Top of Materials provided
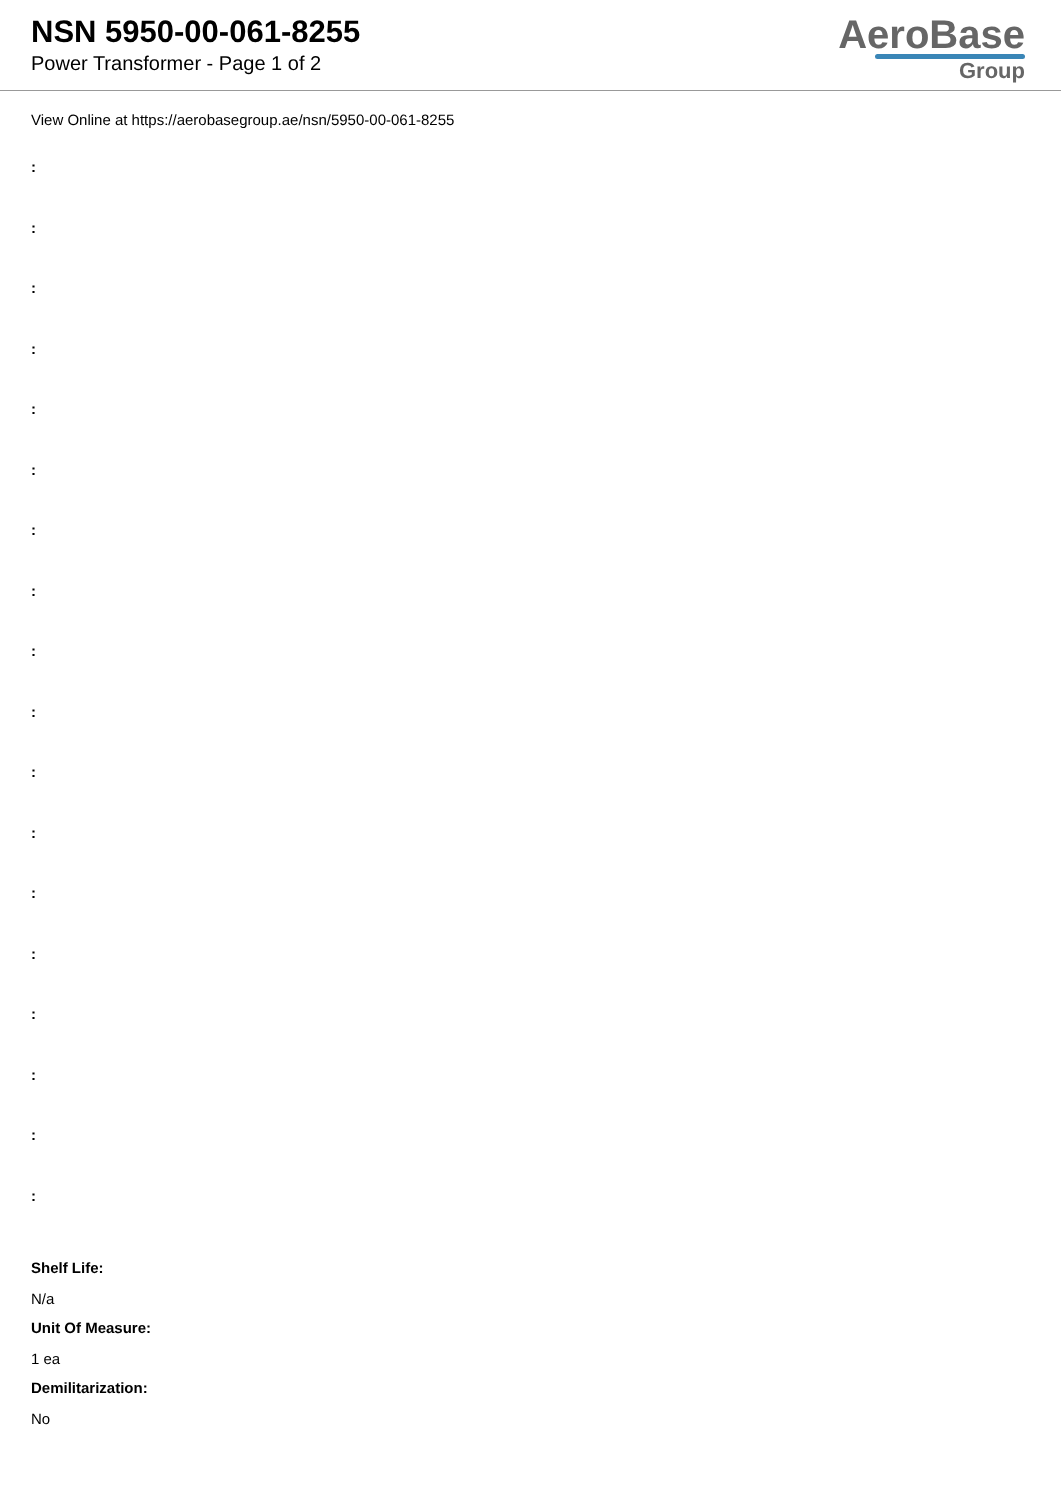NSN 5950-00-061-8255
Power Transformer - Page 1 of 2
AeroBase
Group
View Online at https://aerobasegroup.ae/nsn/5950-00-061-8255
:
:
:
:
:
:
:
:
:
:
:
:
:
:
:
:
:
:
Shelf Life:
N/a
Unit Of Measure:
1 ea
Demilitarization:
No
Bottom of Materials provided
> [Task statement]: Write out all of the data above exactly, without any of its pictures.

> [Solution to the problem]:
NSN 5950-00-061-8255
Power Transformer - Page 1 of 2
AeroBase
Group
View Online at https://aerobasegroup.ae/nsn/5950-00-061-8255
:
:
:
:
:
:
:
:
:
:
:
:
:
:
:
:
:
:
Shelf Life:
N/a
Unit Of Measure:
1 ea
Demilitarization:
No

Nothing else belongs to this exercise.